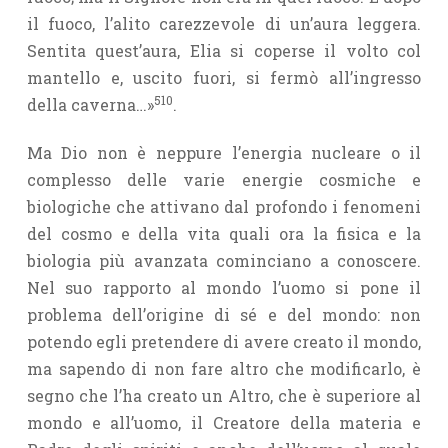
il fuoco, l’alito carezzevole di un’aura leggera.
Sentita quest’aura, Elia si coperse il volto col
mantello e, uscito fuori, si fermò all’ingresso
510
della caverna…»
.
Ma Dio non è neppure l’energia nucleare o il
complesso delle varie energie cosmiche e
biologiche che attivano dal profondo i fenomeni
del cosmo e della vita quali ora la fisica e la
biologia più avanzata cominciano a conoscere.
Nel suo rapporto al mondo l’uomo si pone il
problema dell’origine di sé e del mondo: non
potendo egli pretendere di avere creato il mondo,
ma sapendo di non fare altro che modificarlo, è
segno che l’ha creato un Altro, che è superiore al
mondo e all’uomo, il Creatore della materia e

· · · · · · ·

▶ What to produce
Repeat the transcribed text of the item above verbatim, line for line, and leave the picture out of the output.

▶ Written reply
il fuoco, l’alito carezzevole di un’aura leggera.
Sentita quest’aura, Elia si coperse il volto col
mantello e, uscito fuori, si fermò all’ingresso
510
della caverna…»
.
Ma Dio non è neppure l’energia nucleare o il
complesso delle varie energie cosmiche e
biologiche che attivano dal profondo i fenomeni
del cosmo e della vita quali ora la fisica e la
biologia più avanzata cominciano a conoscere.
Nel suo rapporto al mondo l’uomo si pone il
problema dell’origine di sé e del mondo: non
potendo egli pretendere di avere creato il mondo,
ma sapendo di non fare altro che modificarlo, è
segno che l’ha creato un Altro, che è superiore al
mondo e all’uomo, il Creatore della materia e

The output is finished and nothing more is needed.